Ekosistem Film yang Makin Tumbuh
Dalam beberapa tahun terakhir, industri film Indonesia memang menunjukkan grafik menanjak. Hingga November 2025, jumlah penonton telah menyentuh 75 juta, sebuah angka yang menandai pulihnya minat masyarakat sekaligus meningkatnya kualitas produksi nasional.
Gelaran seperti FFI, kata Fadli, berfungsi sebagai ruang perayaan sekaligus kompetisi—tempat bakat-bakat baru diuji, dinilai, dan dirayakan. Ia berharap para sineas muda dari berbagai disiplin, baik sutradara, pemeran, penata visual maupun kru kreatif lainnya, terus membawa karya Indonesia melompat lebih jauh.
“Kita ingin film Indonesia hadir bukan hanya di layar domestik, tapi unggul di pentas internasional,” ujarnya.
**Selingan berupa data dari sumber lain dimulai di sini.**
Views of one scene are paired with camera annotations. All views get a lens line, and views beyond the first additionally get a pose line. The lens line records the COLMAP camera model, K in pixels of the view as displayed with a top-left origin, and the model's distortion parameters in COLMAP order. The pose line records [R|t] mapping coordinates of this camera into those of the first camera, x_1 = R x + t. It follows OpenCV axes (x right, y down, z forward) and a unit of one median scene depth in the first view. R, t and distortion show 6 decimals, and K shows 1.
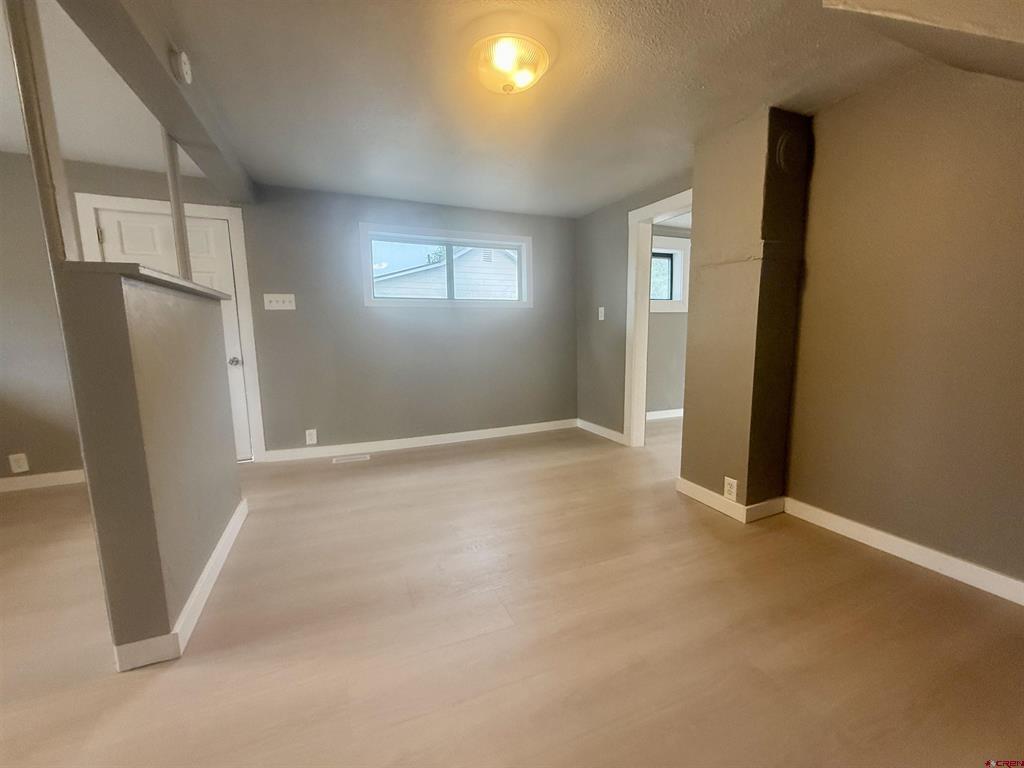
lens RADIAL K [[411.6, 0, 511.9], [0, 411.6, 386.5], [0, 0, 1]] dist [-0.002045, -0.000071]
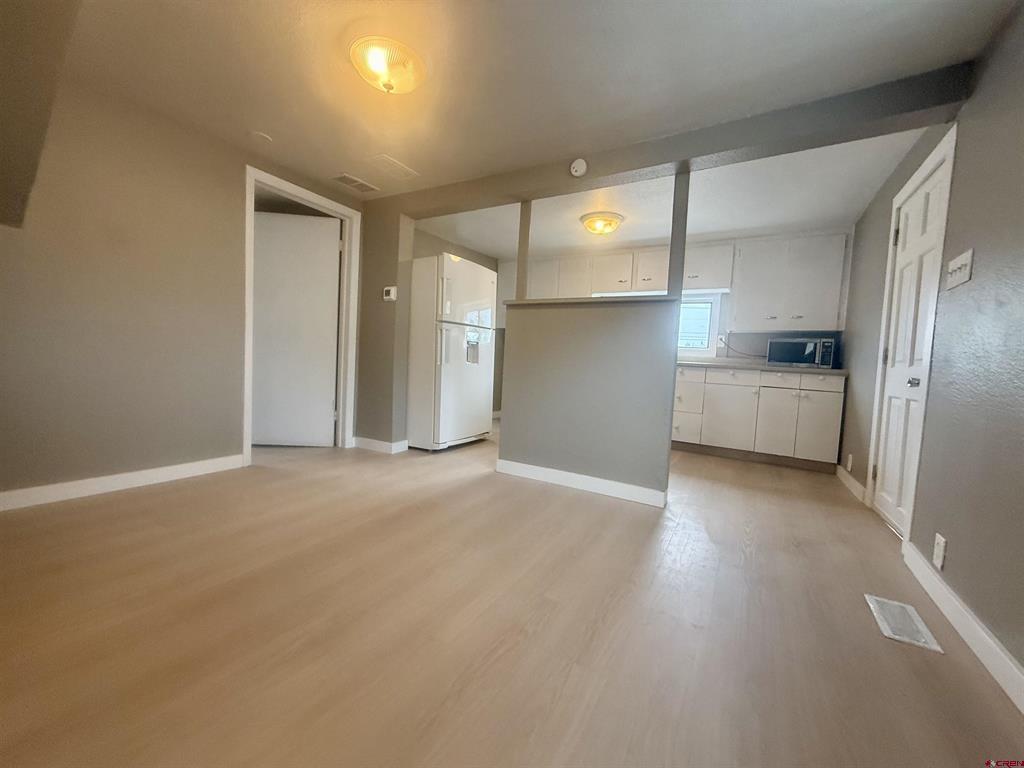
lens RADIAL K [[408.0, 0, 509.6], [0, 408.0, 383.4], [0, 0, 1]] dist [-0.002177, -0.000256]
pose [[-0.807275, 0.001466, -0.590174, 0.187419], [-0.127990, 0.975763, 0.177496, -0.086565], [0.576130, 0.218824, -0.787522, 1.105777]]
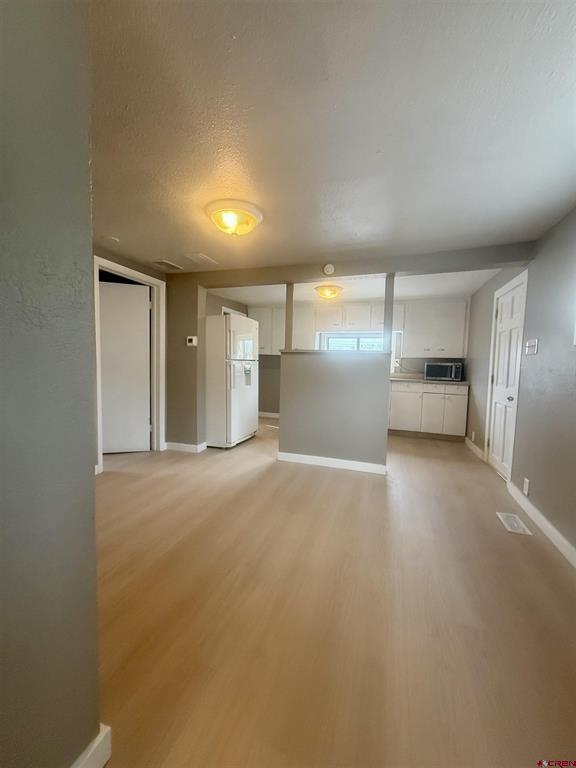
lens RADIAL K [[306.6, 0, 288.0], [0, 306.6, 384.0], [0, 0, 1]] dist [-0.001300, -0.000224]
pose [[-0.670949, 0.043550, -0.740223, 0.418138], [-0.125826, 0.977109, 0.171538, -0.169773], [0.730750, 0.208233, -0.650111, 1.071634]]
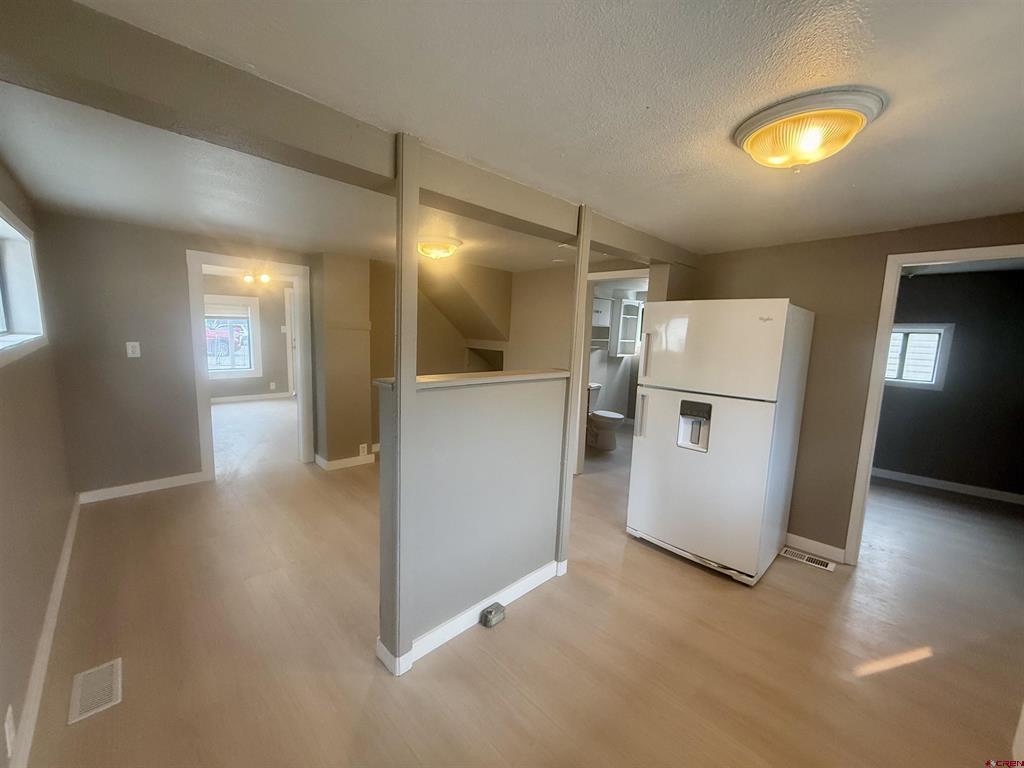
lens RADIAL K [[408.0, 0, 509.6], [0, 408.0, 383.4], [0, 0, 1]] dist [-0.002177, -0.000256]
pose [[-0.344521, -0.125754, 0.930318, -1.001885], [0.100906, 0.980286, 0.169877, -0.212462], [-0.933340, 0.152401, -0.325040, 0.690575]]
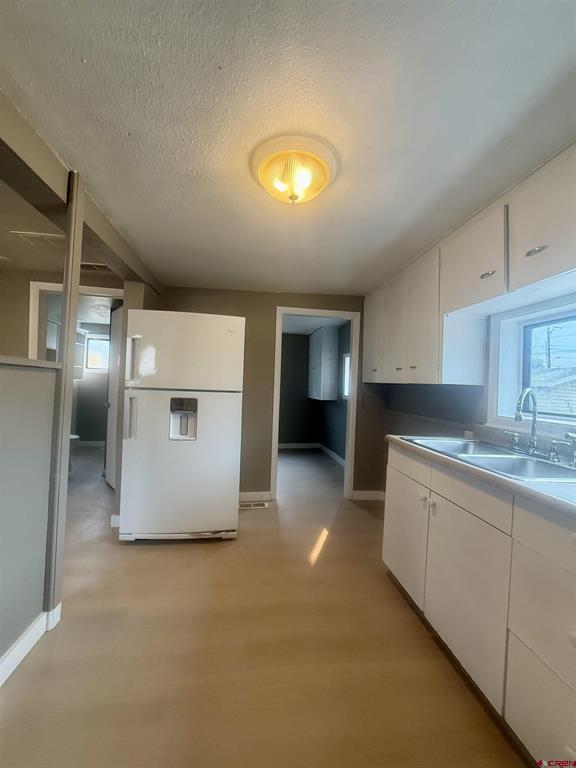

Dukungan pemerintah terhadap sinema nasional tampak nyata juga dalam aktivitas internasional Indonesia. Tahun ini, kehadiran Indonesia di Busan International Film Festival (BIFF) 2025 menjadi sorotan. Partisipasi Indonesia tidak lagi sekadar tampil, tetapi terlibat dalam program utama, forum industri, hingga kerja sama kreatif lintas negara.